#### What is needed:
Wherever the word "Jasa" appears in the entries, copy the whole line.

(Data extracted from a collection)

* * *

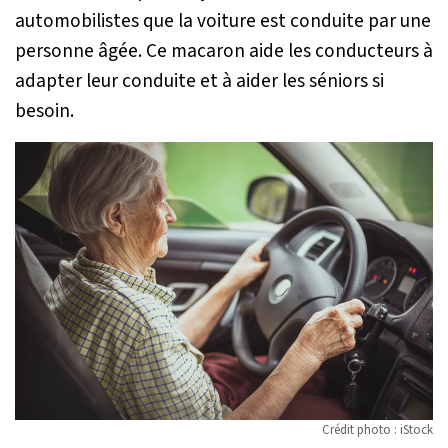
automobilistes que la voiture est conduite par une
personne âgée. Ce macaron aide les conducteurs à
adapter leur conduite et à aider les séniors si
besoin.
Crédit photo : iStock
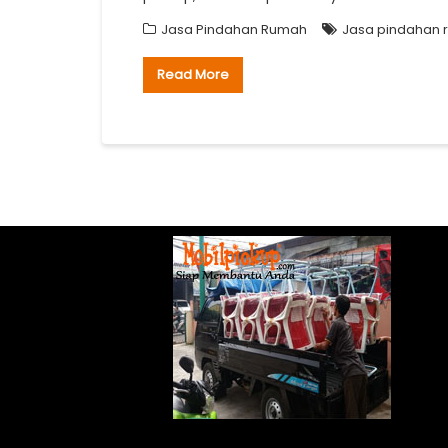
Jasa Pindahan Rumah
Jasa pindahan r
Read More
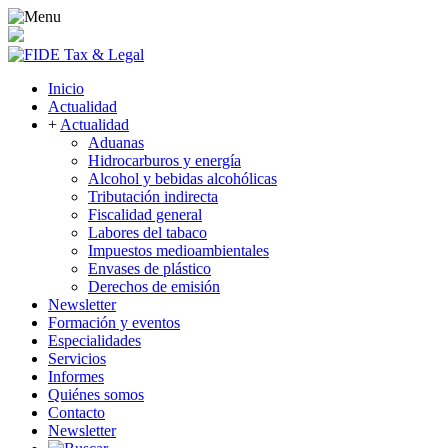
Inicio
Actualidad
+
Actualidad
Aduanas
Hidrocarburos y energía
Alcohol y bebidas alcohólicas
Tributación indirecta
Fiscalidad general
Labores del tabaco
Impuestos medioambientales
Envases de plástico
Derechos de emisión
Newsletter
Formación y eventos
Especialidades
Servicios
Informes
Quiénes somos
Contacto
Newsletter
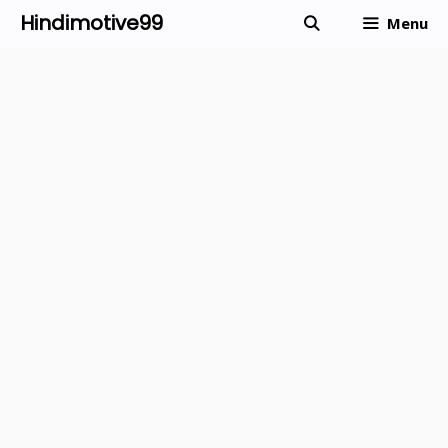
Skip
Hindimotive99
Menu
to
content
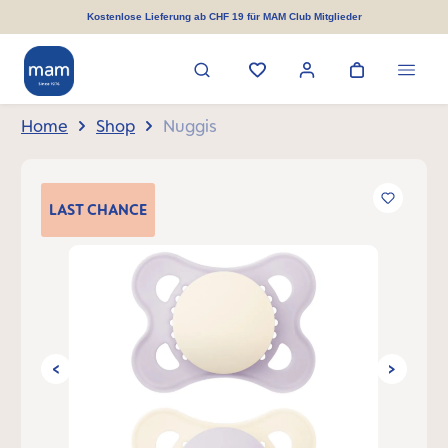
alt springen
Kostenlose Lieferung ab CHF 19 für MAM Club Mitglieder
Home
Shop
Nuggis
Bildergalerie überspringen
LAST
CHANCE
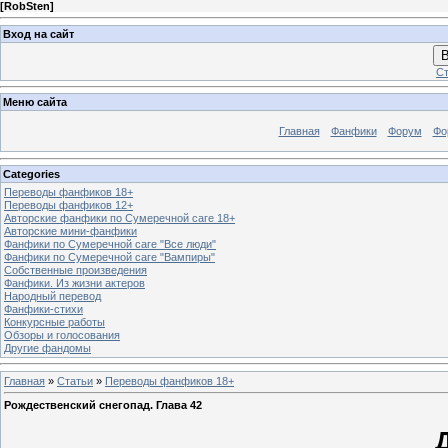
[
RobSten
]
Вход на сайт
В
Ст
Меню сайта
Главная
Фанфики
Форум
Фо
Categories
Переводы фанфиков 18+
Переводы фанфиков 12+
Авторские фанфики по Сумеречной саге 18+
Авторские мини-фанфики
Фанфики по Сумеречной саге "Все люди"
Фанфики по Сумеречной саге "Вампиры"
Собственные произведения
Фанфики. Из жизни актеров
Народный перевод
Фанфики-стихи
Конкурсные работы
Обзоры и голосования
Другие фандомы
Главная
»
Статьи
»
Переводы фанфиков 18+
Рождественский снегопад. Глава 42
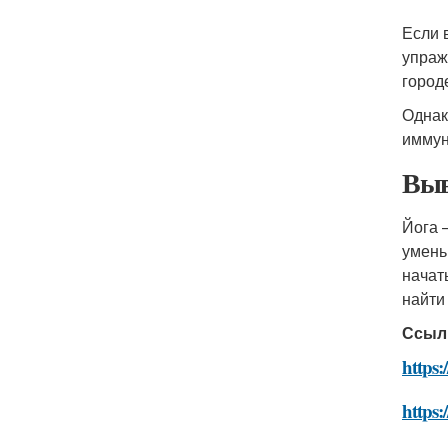
Если 
упраж
город
Однак
иммун
Выв
Йога 
умень
начат
найти
Ссыл
https:
https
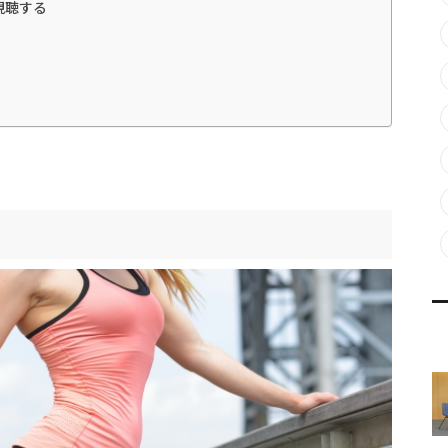
視聴する
る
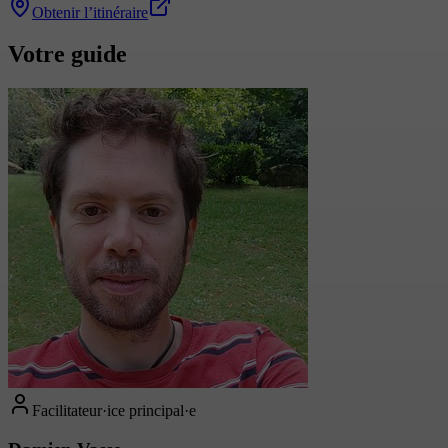
Obtenir l’itinéraire
Votre guide
Facilitateur·ice principal·e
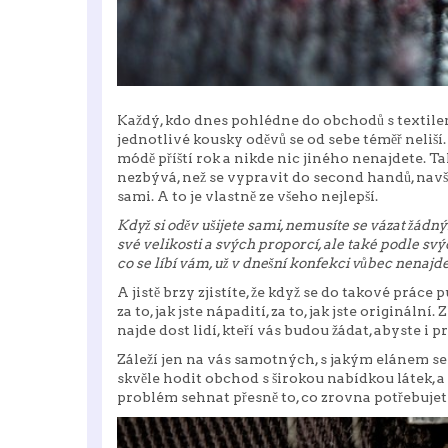
Každý, kdo dnes pohlédne do obchodů s textilem, a
jednotlivé kousky oděvů se od sebe téměř neliší.
módě příští rok a nikde nic jiného nenajdete. Ta
nezbývá, než se vypravit do second handů, navšt
sami. A to je vlastně ze všeho nejlepší.
Když si oděv ušijete sami, nemusíte se vázat žádn
své velikosti a svých proporcí, ale také podle svých 
co se líbí vám, už v dnešní konfekci vůbec nenajde
A jistě brzy zjistíte, že když se do takové práce p
za to, jak jste nápadití, za to, jak jste origináln
najde dost lidí, kteří vás budou žádat, abyste i pr
Záleží jen na vás samotných, s jakým elánem se do
skvěle hodit obchod s širokou nabídkou látek, a
problém sehnat přesně to, co zrovna potřebujete,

* * *

#### Answer for this exercise:
Jasa Pindahan Rumah
Jasa pindahan r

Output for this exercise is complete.